Exercise aim> Transcribe the lines of the records starting with the one that has "thumb ip: (473, 402)" in it and ending with the last, and transcribe nothing else.

◆ ◆ ◆ ◆ ◆ ◆ ◆

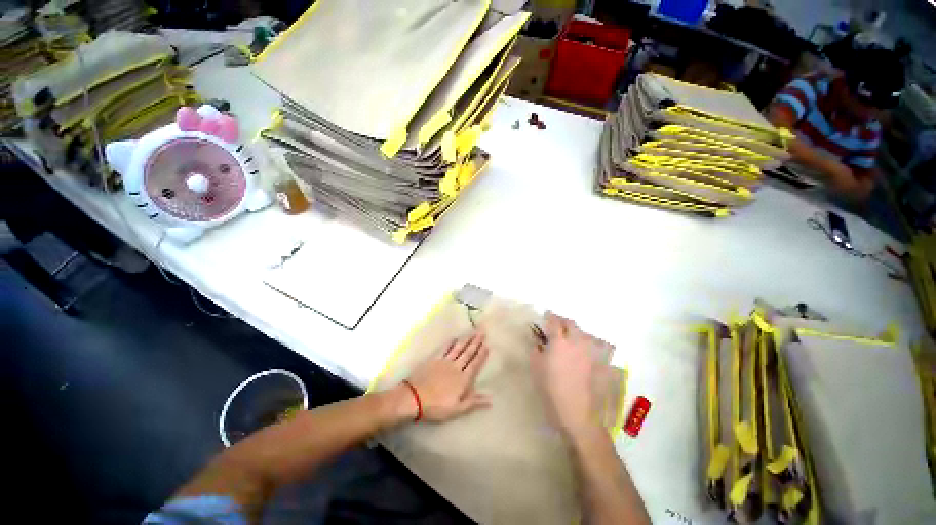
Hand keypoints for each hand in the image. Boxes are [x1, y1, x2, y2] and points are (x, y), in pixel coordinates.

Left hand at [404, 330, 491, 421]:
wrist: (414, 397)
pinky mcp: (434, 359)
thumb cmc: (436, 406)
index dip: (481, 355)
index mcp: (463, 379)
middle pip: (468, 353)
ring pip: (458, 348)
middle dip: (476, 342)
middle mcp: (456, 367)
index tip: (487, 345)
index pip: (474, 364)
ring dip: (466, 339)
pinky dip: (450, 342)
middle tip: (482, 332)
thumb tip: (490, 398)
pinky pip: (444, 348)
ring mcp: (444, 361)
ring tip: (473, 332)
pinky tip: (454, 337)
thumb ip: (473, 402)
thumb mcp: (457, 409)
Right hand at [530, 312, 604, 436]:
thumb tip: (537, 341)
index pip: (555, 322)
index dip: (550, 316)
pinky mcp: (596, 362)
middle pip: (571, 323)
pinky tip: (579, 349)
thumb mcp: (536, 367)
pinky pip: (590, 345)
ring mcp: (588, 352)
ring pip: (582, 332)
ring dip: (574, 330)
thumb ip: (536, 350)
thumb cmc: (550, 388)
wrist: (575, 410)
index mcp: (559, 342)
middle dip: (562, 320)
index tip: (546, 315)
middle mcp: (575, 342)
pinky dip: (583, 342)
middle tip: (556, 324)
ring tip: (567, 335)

◆ ◆ ◆ ◆ ◆ ◆ ◆

Solution for this exercise>
thumb ip: (473, 402)
thumb mcp: (457, 409)
Right hand at [530, 312, 604, 436]:
thumb tip: (537, 341)
index pip: (555, 322)
index dip: (550, 316)
pinky mcp: (596, 362)
middle pip: (571, 323)
pinky tip: (579, 349)
thumb mcp: (536, 367)
pinky pip: (590, 345)
ring mcp: (588, 352)
ring pip: (582, 332)
ring dip: (574, 330)
thumb ip: (536, 350)
thumb cmc: (550, 388)
wrist: (575, 410)
index mcp: (559, 342)
middle dip: (562, 320)
index tip: (546, 315)
middle mcp: (575, 342)
pinky dip: (583, 342)
middle tip: (556, 324)
ring tip: (567, 335)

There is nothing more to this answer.